L'expérience spirituelle est ici celle d'une capacité spontanée à s'appuyer sur Dieu, de qui vient tout secours ; c'est pourquoi la piété populaire tient une grande place dans le cœur des pauvres qui savent d'expérience combien nous sommes tous vulnérables. Si elle est l'apanage des cœurs humbles, la piété populaire n'est cependant pas la foi des ignorants, c'est la foi du peuple ; elle émane de lui et le constitue comme communauté ecclésiale, elle édifie l'Église. Cette piété est l'expression d'un élan en quête de la Source de la vie. Les évangiles attestent qu'en Jésus, qui s'adresse de la même façon aux puissants et aux petits, Dieu accueille cet élan et l'enrichit.
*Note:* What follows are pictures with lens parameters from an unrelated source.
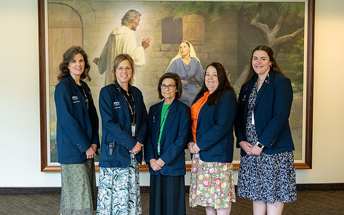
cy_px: 112
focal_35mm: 48
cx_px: 154
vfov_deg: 26.9
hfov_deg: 41.8
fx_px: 450
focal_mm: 35
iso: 640
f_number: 3.5
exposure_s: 1/125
L'Église est appelée à laisser cette foi du peuple se déployer, tout en se prémunissant contre certains risques. Un premier apparaît dans le développement de rites qui ne sont plus référés à l'Évangile ou au Christ ; il apparaît nécessaire d'opérer un discernement. Un autre risque touche à l'unité lorsque, derrière ces pratiques, diverses sensibilités religieuses s'opposent ; ce qui devrait être le lieu de la communion, à savoir la célébration ensemble d'une même foi en Dieu, devient alors source de divisions. La piété populaire, quand elle reste fidèle à l'Esprit, est riche d'un immense potentiel de sainteté.